What is needed -> Below are entries to examine: work out how many lines contain the word "back", and give only that number.

[Images with pose keypoints]
****

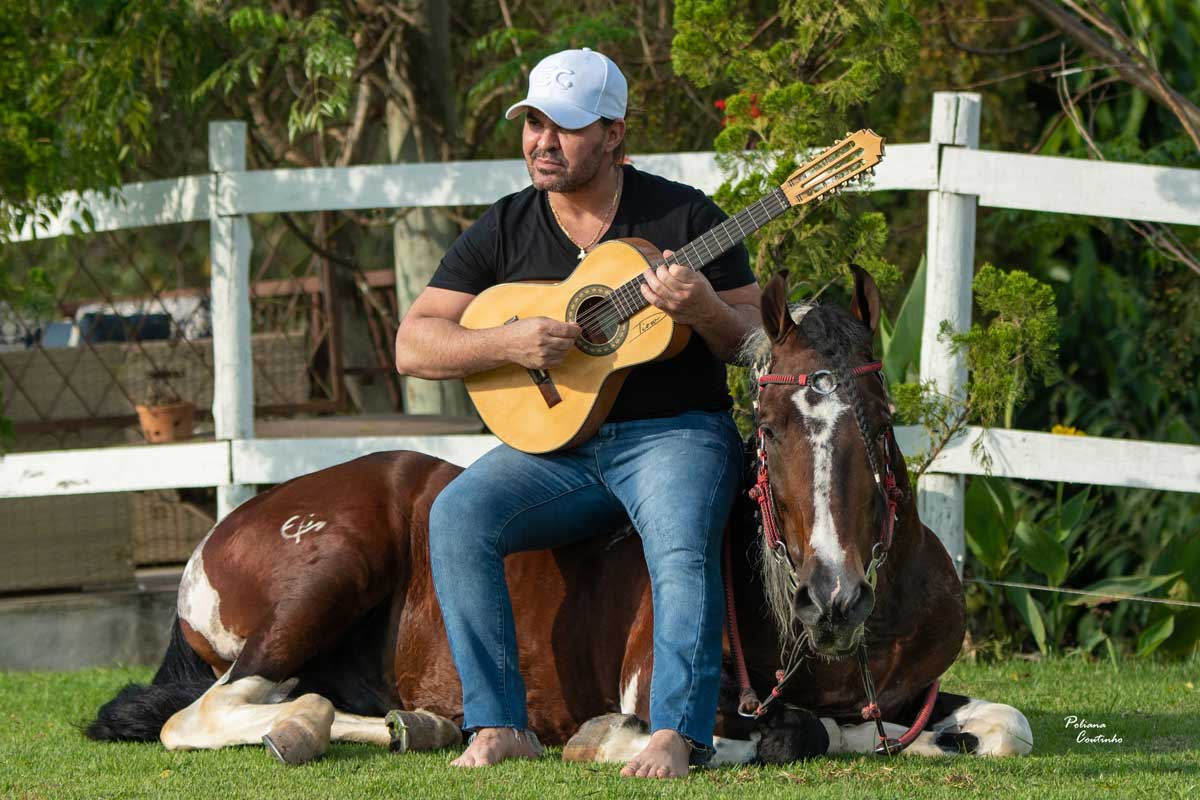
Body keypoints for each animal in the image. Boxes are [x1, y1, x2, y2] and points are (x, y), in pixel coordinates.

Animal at [88, 267, 1032, 762]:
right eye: (767, 427)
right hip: (328, 573)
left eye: (878, 422)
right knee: (199, 715)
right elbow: (778, 732)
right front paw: (608, 739)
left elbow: (1004, 726)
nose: (831, 598)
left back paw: (415, 723)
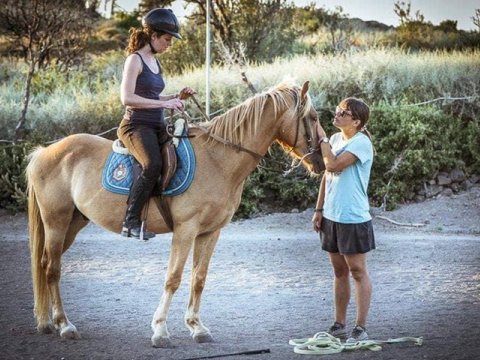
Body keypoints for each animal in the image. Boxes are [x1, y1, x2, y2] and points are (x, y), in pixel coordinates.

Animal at [27, 81, 326, 346]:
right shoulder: (185, 229)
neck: (218, 159)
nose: (322, 161)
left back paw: (47, 323)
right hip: (56, 222)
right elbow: (173, 278)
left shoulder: (210, 232)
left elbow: (199, 279)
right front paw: (160, 330)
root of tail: (45, 152)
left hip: (73, 223)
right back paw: (65, 325)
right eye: (312, 117)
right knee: (52, 269)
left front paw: (197, 327)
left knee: (44, 264)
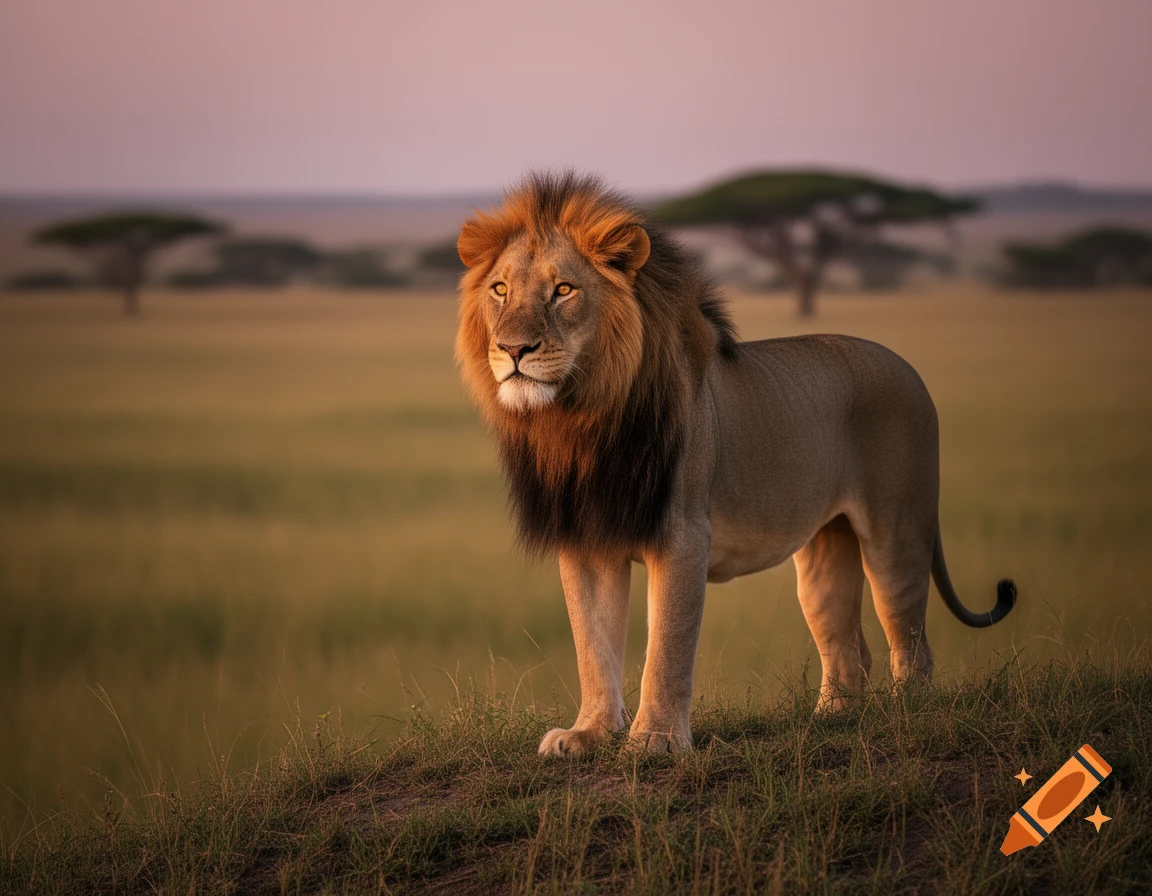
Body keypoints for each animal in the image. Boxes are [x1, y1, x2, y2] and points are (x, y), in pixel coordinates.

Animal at [455, 172, 1016, 755]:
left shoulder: (682, 536)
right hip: (825, 547)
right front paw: (588, 734)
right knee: (847, 646)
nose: (512, 349)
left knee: (911, 639)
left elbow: (668, 645)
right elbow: (592, 643)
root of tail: (909, 368)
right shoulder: (587, 539)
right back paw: (829, 721)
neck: (580, 419)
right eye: (500, 290)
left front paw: (654, 740)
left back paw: (906, 716)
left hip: (897, 530)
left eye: (563, 290)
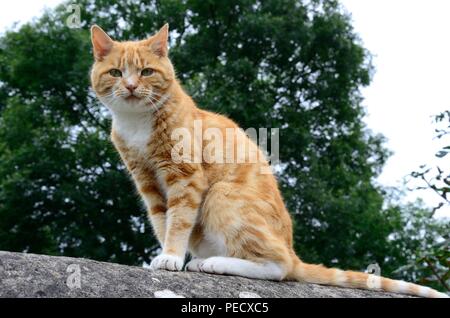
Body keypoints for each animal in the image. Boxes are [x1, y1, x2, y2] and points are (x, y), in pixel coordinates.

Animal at [89, 23, 448, 298]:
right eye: (117, 73)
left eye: (147, 72)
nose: (131, 86)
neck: (137, 123)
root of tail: (293, 250)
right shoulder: (147, 182)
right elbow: (162, 222)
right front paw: (166, 254)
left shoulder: (185, 176)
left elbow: (177, 222)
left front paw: (171, 257)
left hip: (221, 195)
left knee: (279, 266)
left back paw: (216, 263)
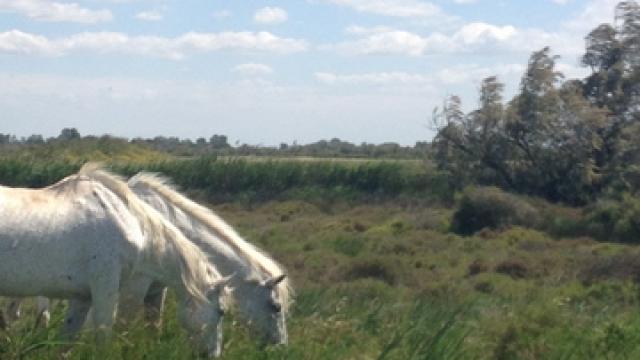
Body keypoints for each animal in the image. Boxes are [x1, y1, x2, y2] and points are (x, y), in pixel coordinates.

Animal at [0, 166, 230, 358]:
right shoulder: (106, 289)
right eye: (221, 312)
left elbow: (67, 341)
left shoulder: (82, 297)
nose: (213, 355)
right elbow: (104, 335)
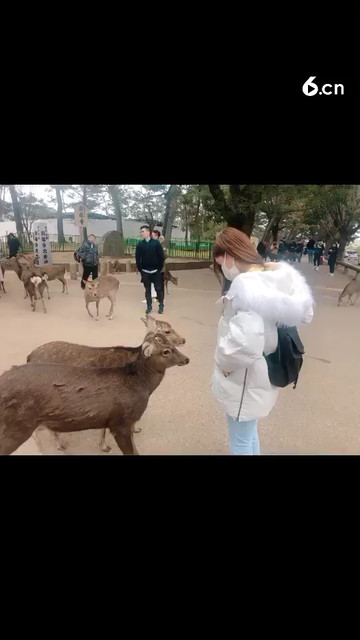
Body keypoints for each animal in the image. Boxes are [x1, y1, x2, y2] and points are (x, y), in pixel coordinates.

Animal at [0, 324, 190, 456]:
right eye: (166, 350)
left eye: (170, 341)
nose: (186, 358)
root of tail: (29, 356)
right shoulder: (119, 421)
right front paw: (104, 446)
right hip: (17, 427)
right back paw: (60, 444)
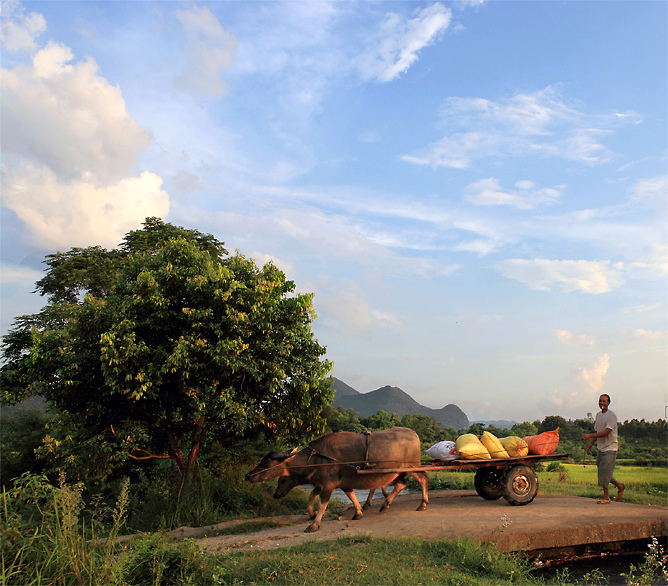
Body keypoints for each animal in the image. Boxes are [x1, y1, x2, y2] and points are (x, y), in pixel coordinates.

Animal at [245, 426, 428, 532]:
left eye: (267, 461)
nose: (248, 476)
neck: (315, 458)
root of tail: (414, 434)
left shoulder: (328, 484)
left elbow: (322, 502)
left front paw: (314, 524)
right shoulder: (334, 483)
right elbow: (339, 495)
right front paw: (358, 513)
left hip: (412, 466)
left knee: (423, 478)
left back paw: (422, 504)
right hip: (398, 471)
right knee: (401, 484)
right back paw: (385, 505)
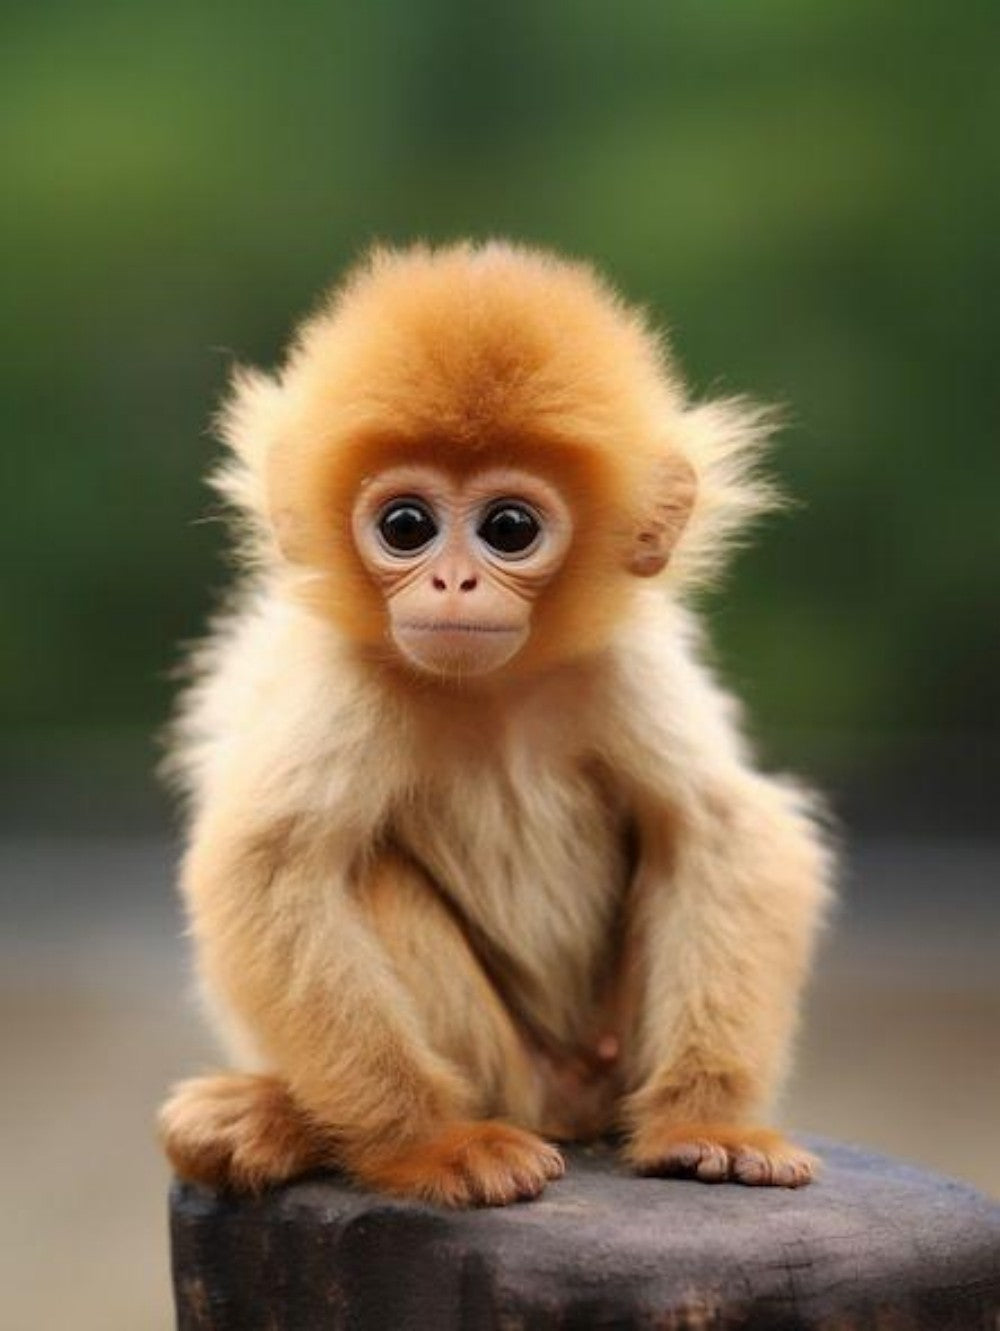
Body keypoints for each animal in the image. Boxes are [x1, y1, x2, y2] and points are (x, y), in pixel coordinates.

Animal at [158, 240, 832, 1207]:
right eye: (406, 525)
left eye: (509, 528)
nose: (453, 582)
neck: (493, 692)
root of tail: (568, 1104)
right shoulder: (346, 680)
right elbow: (270, 866)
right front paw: (430, 1144)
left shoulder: (622, 668)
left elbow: (724, 828)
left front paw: (710, 1123)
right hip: (517, 1076)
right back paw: (281, 1117)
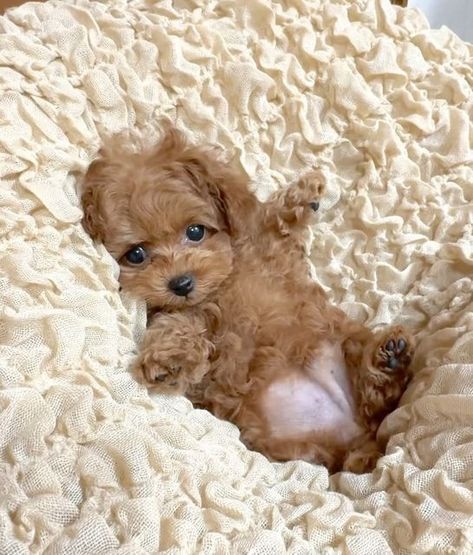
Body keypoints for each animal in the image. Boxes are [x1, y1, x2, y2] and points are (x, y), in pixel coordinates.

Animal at [81, 129, 412, 474]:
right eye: (136, 255)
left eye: (195, 231)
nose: (181, 283)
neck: (223, 279)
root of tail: (352, 436)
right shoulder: (188, 313)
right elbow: (177, 323)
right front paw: (171, 359)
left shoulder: (270, 249)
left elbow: (272, 222)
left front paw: (305, 194)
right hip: (289, 444)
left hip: (348, 341)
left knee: (380, 400)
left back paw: (390, 358)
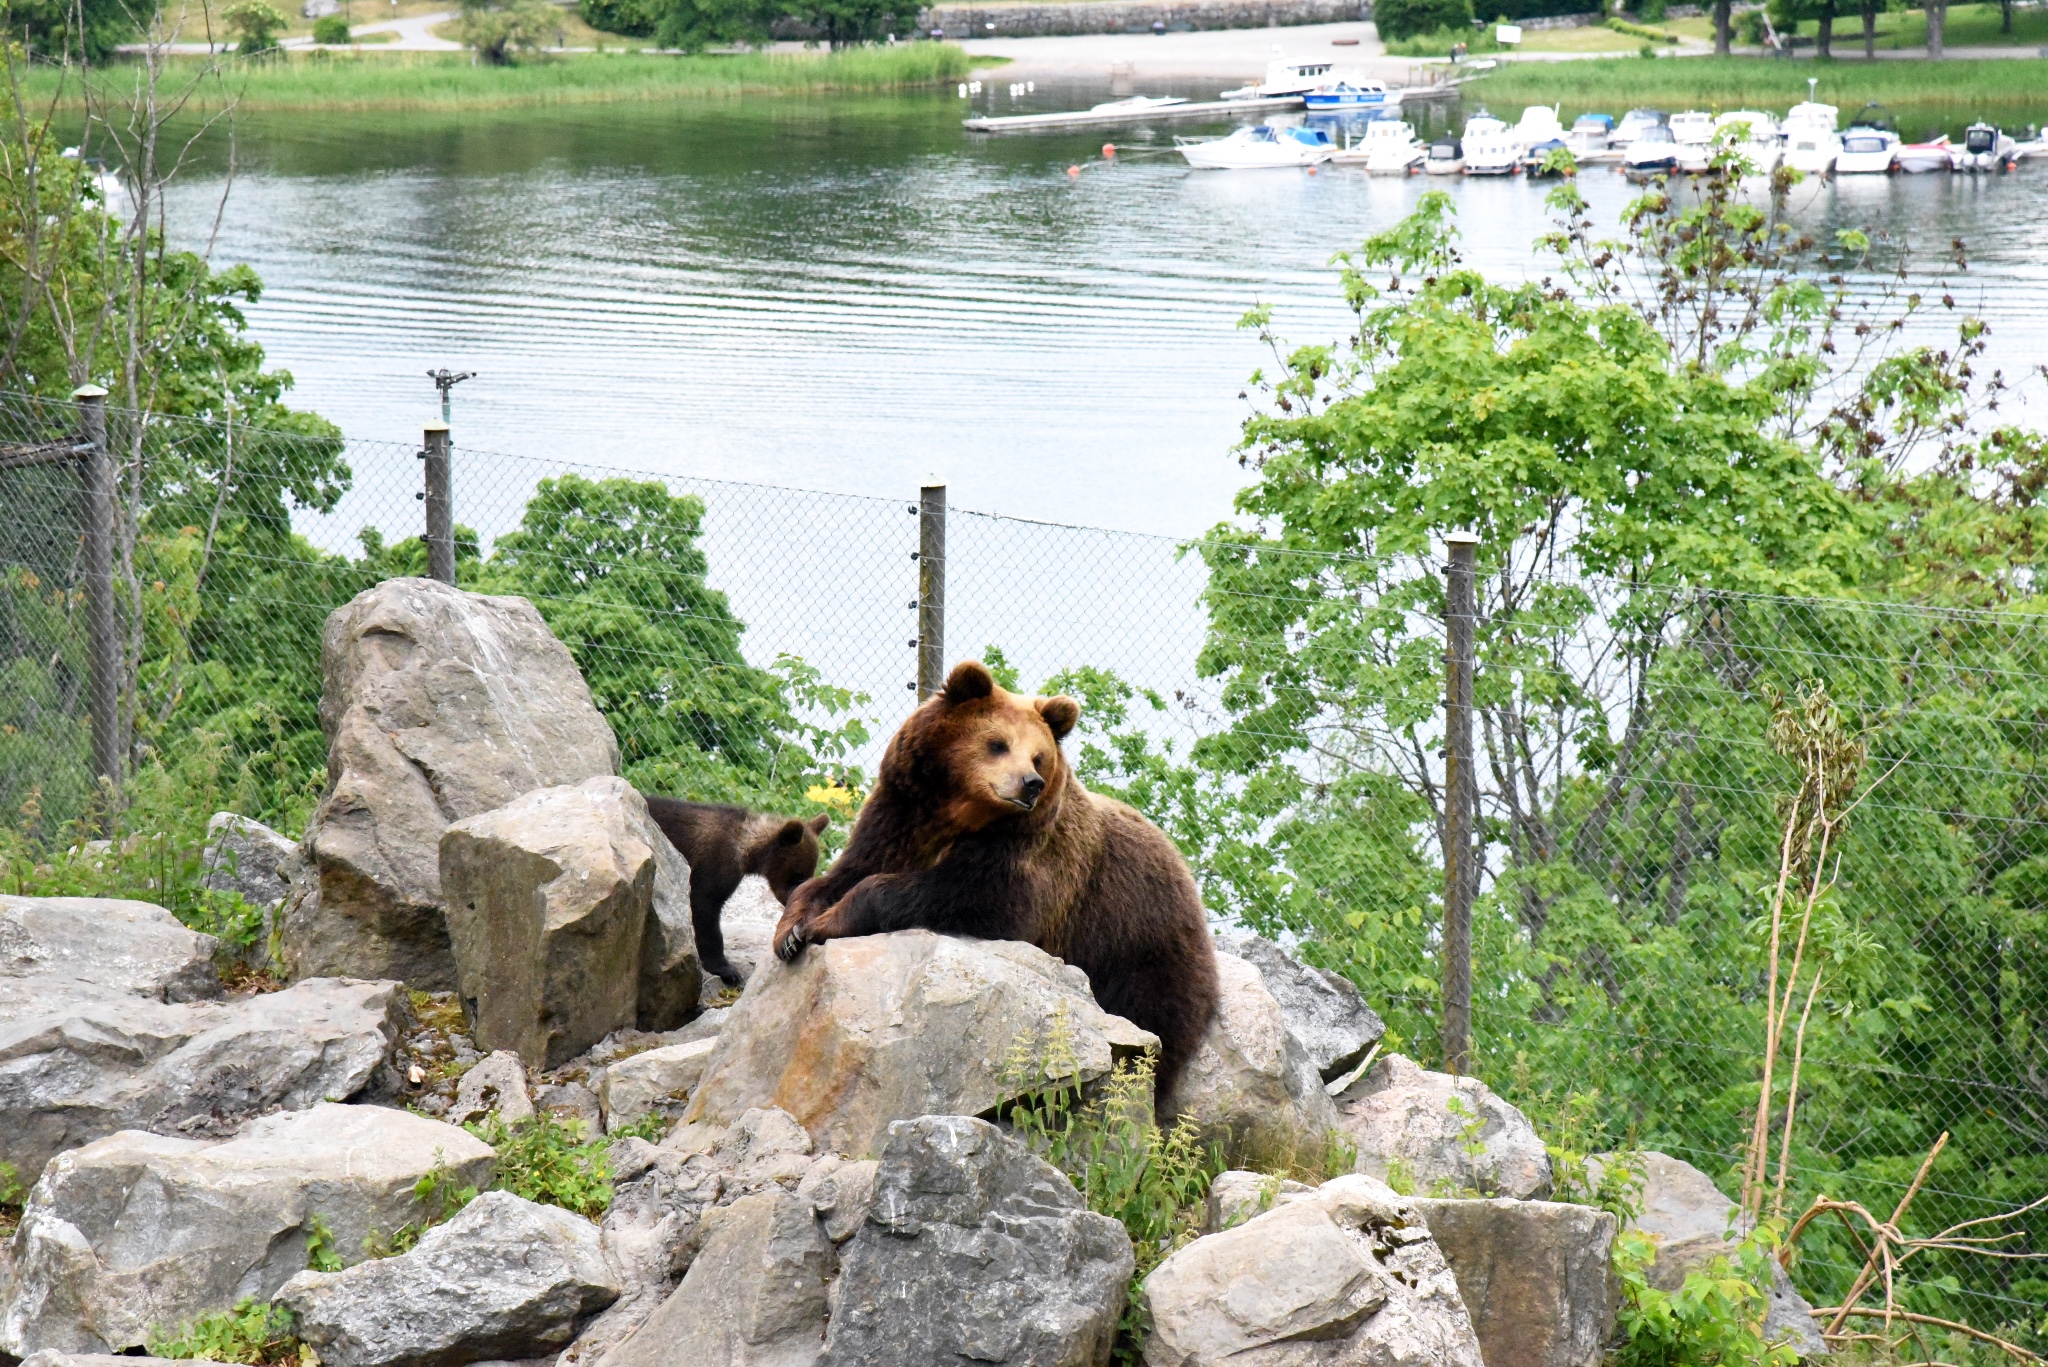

****

Task result -> 11